*** Data for review ***

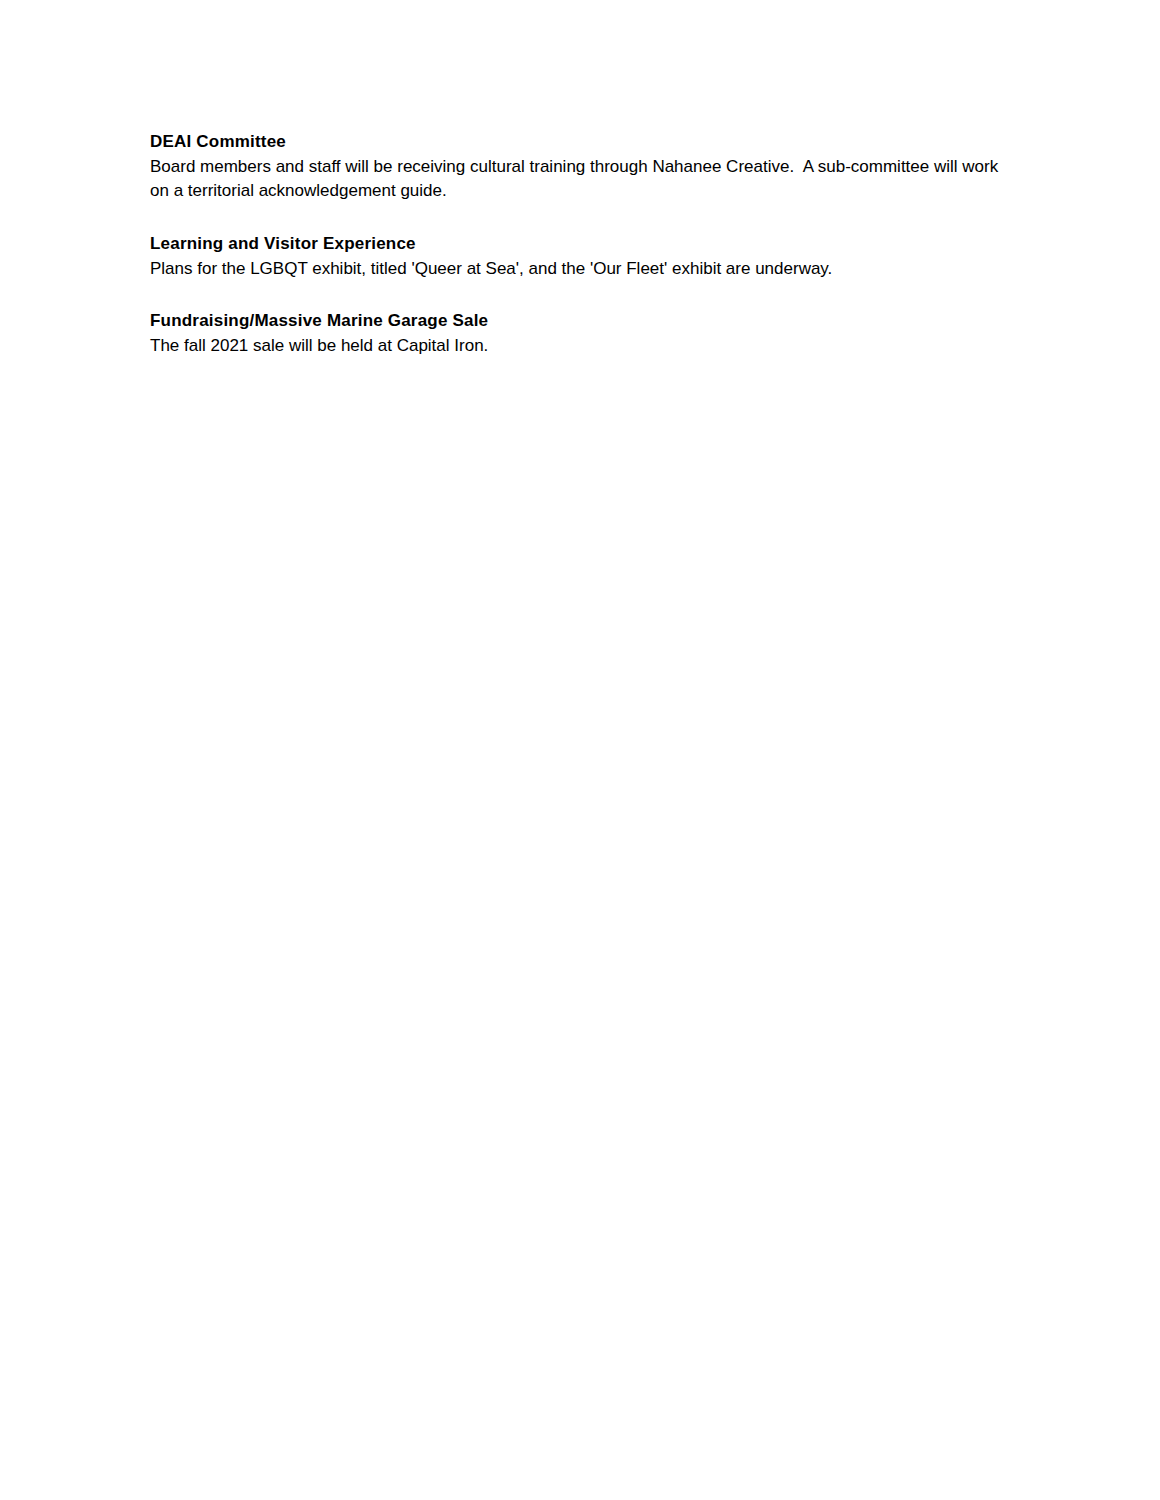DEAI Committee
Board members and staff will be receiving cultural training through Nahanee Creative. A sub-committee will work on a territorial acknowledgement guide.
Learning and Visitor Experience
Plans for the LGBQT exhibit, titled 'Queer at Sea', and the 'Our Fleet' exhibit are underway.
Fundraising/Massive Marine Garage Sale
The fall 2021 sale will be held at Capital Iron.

*** End of Data for review ***

* Exercise prompt: Your task is to repeat the listing exactly while omitting its pictures.

* Output:
DEAI Committee
Board members and staff will be receiving cultural training through Nahanee Creative. A sub-committee will work on a territorial acknowledgement guide.
Learning and Visitor Experience
Plans for the LGBQT exhibit, titled 'Queer at Sea', and the 'Our Fleet' exhibit are underway.
Fundraising/Massive Marine Garage Sale
The fall 2021 sale will be held at Capital Iron.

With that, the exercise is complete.